• **WRITTEN TASK 1**: In the commentary on Congress and Barbara Jordan, on what date did Jordan speak during the Nixon impeachment inquiry?
• **WRITTEN TASK 2**: Write the next paragraph of the commentary on Congress and Barbara Jordan, picking up after its final sentence.

• **EXCERPT PROVIDED**:
****************************************

Where is Congress? It's way past time for members to stand up. Historic matters are at stake. The Constitution is being trampled, the very form of our government is being perverted, and nothing less than American democracy itself is endangered - a presidential coup is taking place. I think of Barbara Jordan, the late congresswoman from Houston. On July 25, 1974, this powerful thinker and member of the House Judiciary Committee took her turn to speak during the Nixon impeachment inquiry.

"My faith in the Constitution is whole; it is complete; it is total," she declared in her thundering voice. "And I am not going to sit here and be an idle spectator to the diminution, the subversion, the destruction, of the Constitution."

Where are the likes of Barbara Jordan in today's Congress? While the BushCheney regime continues to establish a supreme, arrogant, autocratic presidency in flagrant violation of the Constitution, members of Congress largely sit there as idle spectators - or worse, as abettors of Bush's usurpation of their own congressional authority.

****************************************

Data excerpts
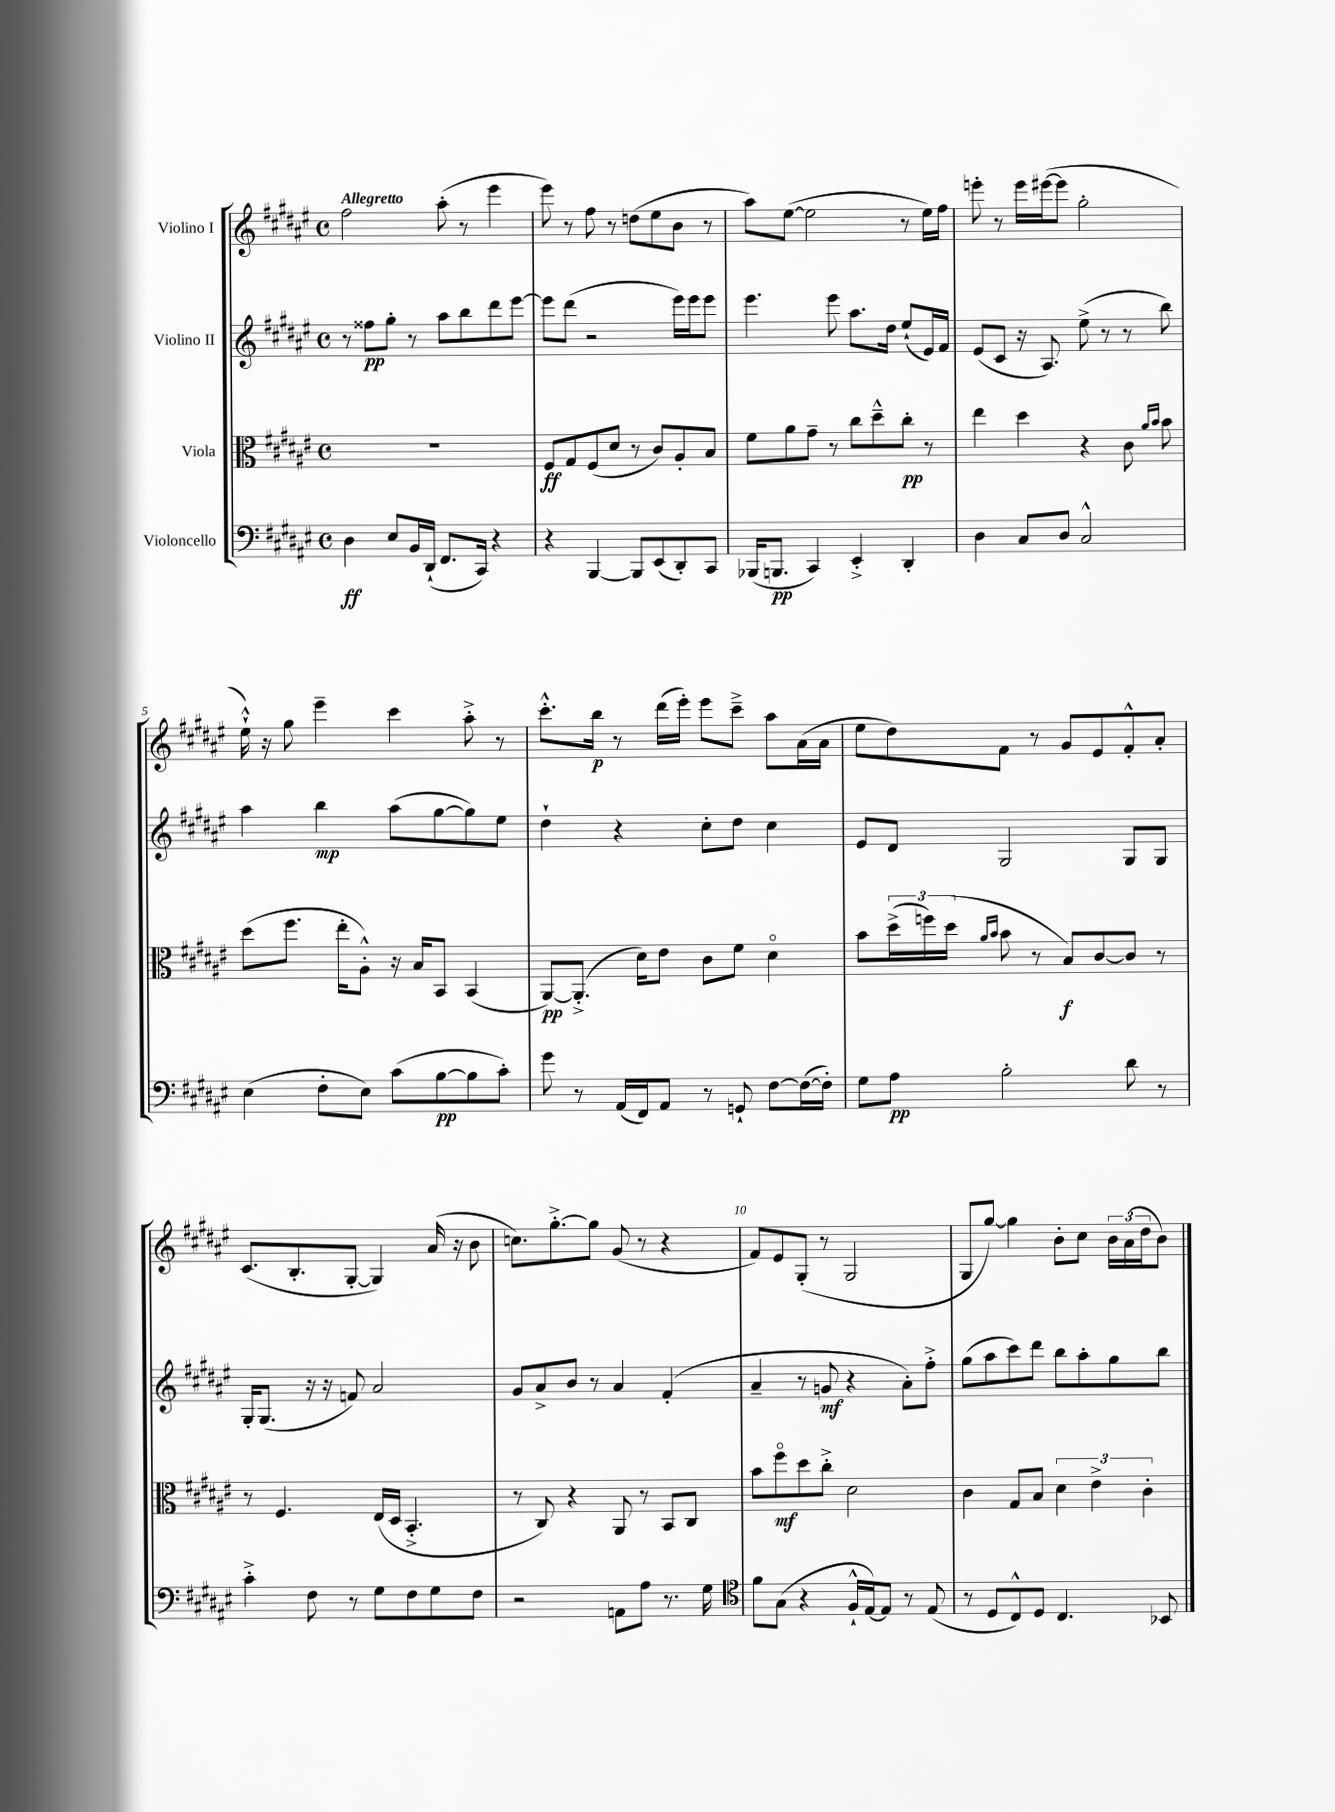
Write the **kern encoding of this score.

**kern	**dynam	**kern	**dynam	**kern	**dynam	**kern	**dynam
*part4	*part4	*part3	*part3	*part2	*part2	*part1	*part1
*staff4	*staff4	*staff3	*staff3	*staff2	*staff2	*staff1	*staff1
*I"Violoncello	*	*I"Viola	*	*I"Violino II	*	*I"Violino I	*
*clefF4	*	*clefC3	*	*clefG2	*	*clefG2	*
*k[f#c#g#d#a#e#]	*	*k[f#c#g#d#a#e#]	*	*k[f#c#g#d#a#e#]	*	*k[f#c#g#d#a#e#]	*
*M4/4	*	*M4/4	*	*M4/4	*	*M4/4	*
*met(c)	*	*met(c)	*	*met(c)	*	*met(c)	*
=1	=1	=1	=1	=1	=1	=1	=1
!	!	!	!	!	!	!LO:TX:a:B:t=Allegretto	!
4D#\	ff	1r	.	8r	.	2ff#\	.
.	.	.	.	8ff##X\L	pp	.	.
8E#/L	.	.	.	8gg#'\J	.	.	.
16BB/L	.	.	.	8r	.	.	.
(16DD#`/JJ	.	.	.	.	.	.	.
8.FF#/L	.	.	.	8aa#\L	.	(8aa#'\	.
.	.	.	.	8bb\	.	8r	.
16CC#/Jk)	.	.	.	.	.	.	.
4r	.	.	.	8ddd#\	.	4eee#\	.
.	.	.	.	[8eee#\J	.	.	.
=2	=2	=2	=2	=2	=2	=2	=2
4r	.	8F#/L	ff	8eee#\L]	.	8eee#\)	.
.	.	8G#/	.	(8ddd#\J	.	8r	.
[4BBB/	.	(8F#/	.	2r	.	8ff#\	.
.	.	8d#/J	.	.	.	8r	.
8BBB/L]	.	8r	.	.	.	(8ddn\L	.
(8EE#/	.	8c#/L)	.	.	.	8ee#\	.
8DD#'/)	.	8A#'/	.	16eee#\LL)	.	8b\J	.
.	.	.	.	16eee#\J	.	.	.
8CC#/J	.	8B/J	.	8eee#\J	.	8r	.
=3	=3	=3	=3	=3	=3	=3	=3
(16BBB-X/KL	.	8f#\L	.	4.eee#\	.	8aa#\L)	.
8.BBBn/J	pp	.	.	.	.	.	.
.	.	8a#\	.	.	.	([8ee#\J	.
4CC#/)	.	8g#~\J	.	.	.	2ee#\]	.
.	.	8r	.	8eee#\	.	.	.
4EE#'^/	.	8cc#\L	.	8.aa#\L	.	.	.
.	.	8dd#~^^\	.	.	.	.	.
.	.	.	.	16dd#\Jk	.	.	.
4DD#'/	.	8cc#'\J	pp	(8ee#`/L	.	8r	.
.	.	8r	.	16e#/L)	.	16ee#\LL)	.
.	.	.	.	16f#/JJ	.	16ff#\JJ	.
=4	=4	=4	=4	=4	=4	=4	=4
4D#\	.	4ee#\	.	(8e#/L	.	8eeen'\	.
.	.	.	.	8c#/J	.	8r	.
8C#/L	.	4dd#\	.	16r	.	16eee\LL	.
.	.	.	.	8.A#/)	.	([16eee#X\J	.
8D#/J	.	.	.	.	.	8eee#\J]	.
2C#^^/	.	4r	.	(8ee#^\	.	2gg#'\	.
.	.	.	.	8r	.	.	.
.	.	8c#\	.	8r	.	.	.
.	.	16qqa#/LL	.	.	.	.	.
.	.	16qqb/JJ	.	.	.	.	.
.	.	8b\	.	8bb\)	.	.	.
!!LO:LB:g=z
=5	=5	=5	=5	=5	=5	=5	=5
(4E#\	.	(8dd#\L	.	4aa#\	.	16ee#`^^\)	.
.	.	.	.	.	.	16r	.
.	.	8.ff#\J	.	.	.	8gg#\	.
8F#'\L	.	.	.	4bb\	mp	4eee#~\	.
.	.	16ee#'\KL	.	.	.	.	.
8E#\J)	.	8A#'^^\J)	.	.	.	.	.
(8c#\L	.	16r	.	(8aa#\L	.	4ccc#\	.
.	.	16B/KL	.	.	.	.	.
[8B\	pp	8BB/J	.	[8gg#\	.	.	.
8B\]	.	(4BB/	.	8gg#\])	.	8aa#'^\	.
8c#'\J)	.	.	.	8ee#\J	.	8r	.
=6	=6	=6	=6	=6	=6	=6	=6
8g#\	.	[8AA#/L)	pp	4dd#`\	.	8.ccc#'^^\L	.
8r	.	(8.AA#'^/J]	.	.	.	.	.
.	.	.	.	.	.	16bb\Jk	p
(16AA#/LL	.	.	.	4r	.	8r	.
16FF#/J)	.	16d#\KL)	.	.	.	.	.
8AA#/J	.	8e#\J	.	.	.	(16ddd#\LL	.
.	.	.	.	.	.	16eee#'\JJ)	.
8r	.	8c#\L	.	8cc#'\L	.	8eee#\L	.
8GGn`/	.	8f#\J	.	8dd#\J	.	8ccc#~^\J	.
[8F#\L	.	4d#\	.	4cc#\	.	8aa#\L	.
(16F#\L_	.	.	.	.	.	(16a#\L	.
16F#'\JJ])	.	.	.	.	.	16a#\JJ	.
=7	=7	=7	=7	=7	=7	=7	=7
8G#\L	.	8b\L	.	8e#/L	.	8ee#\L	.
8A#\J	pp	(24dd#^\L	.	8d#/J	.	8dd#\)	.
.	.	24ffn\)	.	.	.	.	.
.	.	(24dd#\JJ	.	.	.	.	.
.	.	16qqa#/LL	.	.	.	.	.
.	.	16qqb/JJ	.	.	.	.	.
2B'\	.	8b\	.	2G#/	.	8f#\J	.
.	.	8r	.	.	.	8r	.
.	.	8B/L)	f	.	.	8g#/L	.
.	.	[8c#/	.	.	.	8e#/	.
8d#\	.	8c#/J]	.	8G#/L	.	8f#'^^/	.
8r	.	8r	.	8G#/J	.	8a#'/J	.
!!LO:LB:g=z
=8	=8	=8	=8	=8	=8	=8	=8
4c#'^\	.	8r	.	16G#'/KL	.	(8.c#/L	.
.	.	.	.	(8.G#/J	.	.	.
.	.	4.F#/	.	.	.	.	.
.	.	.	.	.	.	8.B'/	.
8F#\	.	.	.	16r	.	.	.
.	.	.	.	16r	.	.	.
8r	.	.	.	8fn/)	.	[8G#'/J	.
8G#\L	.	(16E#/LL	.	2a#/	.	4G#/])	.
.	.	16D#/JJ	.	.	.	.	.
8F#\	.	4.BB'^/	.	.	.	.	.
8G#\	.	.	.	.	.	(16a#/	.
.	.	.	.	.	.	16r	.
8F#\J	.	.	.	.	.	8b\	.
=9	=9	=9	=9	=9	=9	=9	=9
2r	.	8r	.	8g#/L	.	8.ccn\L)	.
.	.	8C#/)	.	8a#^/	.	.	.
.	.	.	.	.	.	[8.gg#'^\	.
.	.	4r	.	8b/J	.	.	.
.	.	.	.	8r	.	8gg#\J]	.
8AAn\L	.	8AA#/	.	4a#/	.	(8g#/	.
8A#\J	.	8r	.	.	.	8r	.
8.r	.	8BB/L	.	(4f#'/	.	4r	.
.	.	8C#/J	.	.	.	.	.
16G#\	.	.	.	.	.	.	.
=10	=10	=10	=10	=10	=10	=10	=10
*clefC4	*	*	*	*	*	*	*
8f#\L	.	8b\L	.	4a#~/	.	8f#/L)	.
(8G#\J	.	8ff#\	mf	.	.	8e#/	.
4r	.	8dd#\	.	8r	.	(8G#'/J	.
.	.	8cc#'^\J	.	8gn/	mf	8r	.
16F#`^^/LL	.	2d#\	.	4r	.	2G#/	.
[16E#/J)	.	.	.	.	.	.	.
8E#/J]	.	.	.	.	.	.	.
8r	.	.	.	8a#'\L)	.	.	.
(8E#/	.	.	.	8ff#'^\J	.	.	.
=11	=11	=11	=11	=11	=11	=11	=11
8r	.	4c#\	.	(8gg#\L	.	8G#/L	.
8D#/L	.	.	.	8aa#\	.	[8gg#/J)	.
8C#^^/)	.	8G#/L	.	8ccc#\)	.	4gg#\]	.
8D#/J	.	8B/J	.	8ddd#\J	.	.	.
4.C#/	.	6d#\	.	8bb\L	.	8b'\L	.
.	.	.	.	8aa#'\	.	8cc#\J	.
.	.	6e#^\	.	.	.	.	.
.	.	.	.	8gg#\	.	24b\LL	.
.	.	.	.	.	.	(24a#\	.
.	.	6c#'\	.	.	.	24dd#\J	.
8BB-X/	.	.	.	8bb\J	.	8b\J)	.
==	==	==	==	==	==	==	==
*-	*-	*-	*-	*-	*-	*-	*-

****************************************

• **EXERCISE RESPONSE 1**: July 25, 1974.

• **EXERCISE RESPONSE 2**:
Why It Matters

Separation of powers. Rule of law. Checks and balances. These may seem to us moderns to be little more than a set of dry, legal precepts that we had to memorize in high-school history class but need not concern us now. After all, the founders (bless their wigged heads!) established these principles for us back in 17-something-or-other, so we don't really have to worry about them in 2007. Think again. These are not merely arcane phrases of constitutional law, but the very keystones of our democracy, essential to sustaining our ideal of being a self-governing people, free of tyrants who would govern us on their own whim. The founders knew about tyranny. The monarch of the time, King George III, routinely denied colonists basic liberties, spied on them and entered their homes at will, seized their property, jailed anyone he wanted without charges, rounded up and killed dissidents, and generally ruled with an iron fist. He was both the law and above the law, operating on the twin doctrines of "the divine rule of kings" and "the king can do no wrong."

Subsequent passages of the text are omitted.